This post originated from an RSS feed registered with Python Buzz
by maxim khesin.
Original Post: delicious-py slightly broken
Feed Title: python and the web
Feed URL: http://feeds.feedburner.com/PythonAndTheWeb
Feed Description: blog dedicated to python and the networks we live in
I was staying up last night implementing my next del.icio.us experiment, only to find that an essential (for this experiment) part of delicious-py, get_posts_by_url() is broken. It's not that surprising, as it is one of the DeliciousNOTAPI set of functions, which are basically HTML scrapes and subject to breakage by Joshua and Co any time.
Still I was feeling kind of down, as one of my favorite toy's legs were falling off.

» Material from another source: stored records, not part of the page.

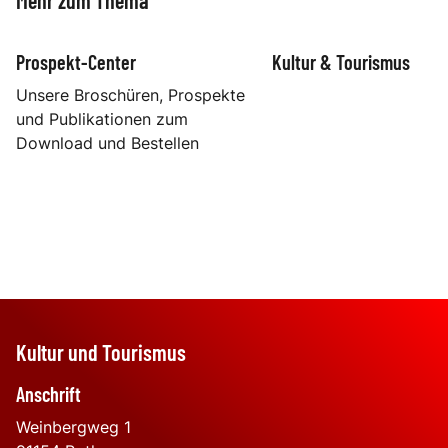
Mehr zum Thema
Prospekt-Center
Kultur & Tourismus
Unsere Broschüren, Prospekte
und Publikationen zum
Download und Bestellen
Kultur und Tourismus
Anschrift
Weinbergweg 1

Well, it was late enough and I said what the heck, I can do it myself. I took a look at the original code and it was using the (in)famous SGMLParser override technique. I hate it (and wish Mark would stop teaching it!) as it forces you to keep context state inside weird member variables. Just take a look at HtmlToPosts class in the original delicious module. I guess it's SAX vs DOM thing...
I much prefer the search + hierarchical navigation approach of BeautifulSoup. In case anyone needs this, here is my version of get_post_by_url.
I am kind of starting to wish BeautifulSoup would make it into the basic Python distro. That's a lot of batteries (in a small package, to boot) that should be included.